Rebuilding the Celtic Languages

Peter Berresford Ellis reviews Rebuilding the Celtic Languages - reversing language shift in the Celtic countries by Diarmuid Ó Néill, Lolfa, £19.95

BACK IN 1970, the late Seamus Mac a' Ghobhainn, the Scottish author and journalist, and I, were tired of the constant refrain that 'dying' languages could not be resuscitated and that the Irish government's policy to the Irish language demonstrated this fact.

Seamus and I wrote a series of articles on all the languages that we revivalists had saved from death. These appeared in the bilingual Scottish Gaelic/English fortnightly newspaper Sruth.The articles caused such an interest that in 1971 they were issued as a book by Club Leabhar Ltd as The Problem of Language Revival. Our work was a pioneering effort. It was not written for academics; it was unashamed journalism, written for the education of the general public. The purpose was to make people understand that language revival can and does work.

For the first time, it seemed, people in the Celtic countries began to realise that there had been language success stories and that language revival could work given the will and correct policies. In fact, it was seen that the Irish government and its language policy stood out as the unique example of failure in pursuing language revival.

Twenty years later, when Professor Joshua A Fishman wrote his ground-breaking Reversing Language Shift: theoretical and empirical foundations of assistance to threatened languages (1991), he claimed that our book was 'the most immediate predecessor'of his own and felt it 'deserves to be better known but to be reprinted as well'. Kind words but, as I say, our book was meant as a catalyst to get people thinking. It succeeded.

The latest development in that thought process comes with the current volume. Diarmuid Ó Néill admits its origin in Professor Fishman's work and has a preface by him.

Ó Néill, from Toronto, first contacted me back in 1994 when he became interested in the mechanics of language revival.
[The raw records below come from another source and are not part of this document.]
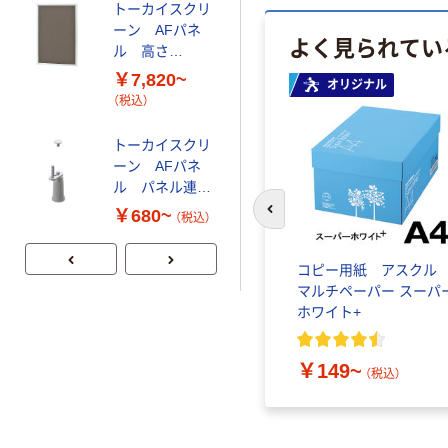
トーカイスクリ
オリジナル
ーン AFパネ
よく見られてい
アスクル マルチ
ル 高さ
ワーク 制菌・防
1100MM用 ブ
￥7,820~
炎クロススクリ
オリジナル
ラウン
（税込）
ーン 高さ
￥6,980~
1800mm
（税込）
トーカイスクリ
ーン AFパネ
人気商品
ル パネル連結
用パーツ
トーカイスクリ
￥680~
前のスライドへ
（税込）
ーン EGシンプ
ルパネル 両側補
コピー用紙 アスク
助脚
￥2,940~
マルチペーパー スーパ
（税込）
ホワイト+
￥149~
（税込）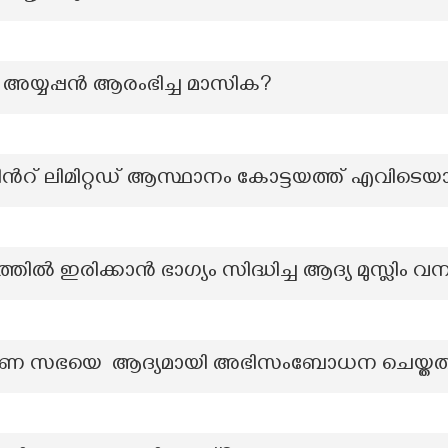
അയ്യപ്പന്‍ ആരംഭിച്ച മാസിക?
പ്രിൻറ് ലിമിറ്റഡ് ആസ്ഥാനം കോട്ടയത്ത് എവിടെ
്‍ ഇരിക്കാന്‍ ഭാഗ്യം സിദ്ധിച്ച ആദ്യ മുസ്ലിം വ
ാണ സഭയെ ആദ്യമായി അഭിസംബോധന ചെയ്തത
In this volume he has gathered some sound academics in the field, such as Kenneth McKinnon, Marcel Texier, Colin Williams, Paul Birt, Brian Stowell and Philip Gawne.
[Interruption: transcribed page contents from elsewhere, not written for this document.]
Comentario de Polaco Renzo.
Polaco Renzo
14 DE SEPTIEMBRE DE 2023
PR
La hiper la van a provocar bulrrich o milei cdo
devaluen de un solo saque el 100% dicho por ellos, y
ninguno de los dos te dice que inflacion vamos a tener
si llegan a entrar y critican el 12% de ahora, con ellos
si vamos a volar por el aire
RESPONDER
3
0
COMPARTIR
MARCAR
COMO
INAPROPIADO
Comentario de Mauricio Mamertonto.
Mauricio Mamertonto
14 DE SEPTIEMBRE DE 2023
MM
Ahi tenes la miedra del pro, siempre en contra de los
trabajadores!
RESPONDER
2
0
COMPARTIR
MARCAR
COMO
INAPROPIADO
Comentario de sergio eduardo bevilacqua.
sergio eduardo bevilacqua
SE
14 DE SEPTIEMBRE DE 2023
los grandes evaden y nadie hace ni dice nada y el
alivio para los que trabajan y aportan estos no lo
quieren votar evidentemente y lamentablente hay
They have all contributed to this 460-page survey which proposes a detailed, practical programme for the revival of each language. It's a book that is essential reading for anyone who cares about the future of the Celtic languages.

We have come a long way since the uninformed opinions of the 1960s that prompted the series of articles Seamus and I wrote about the 20 nationalities who had successfully revived and saved their languages as modern vehicles of expression. With knowledge and will, the Celtic languages may one day be added to that number.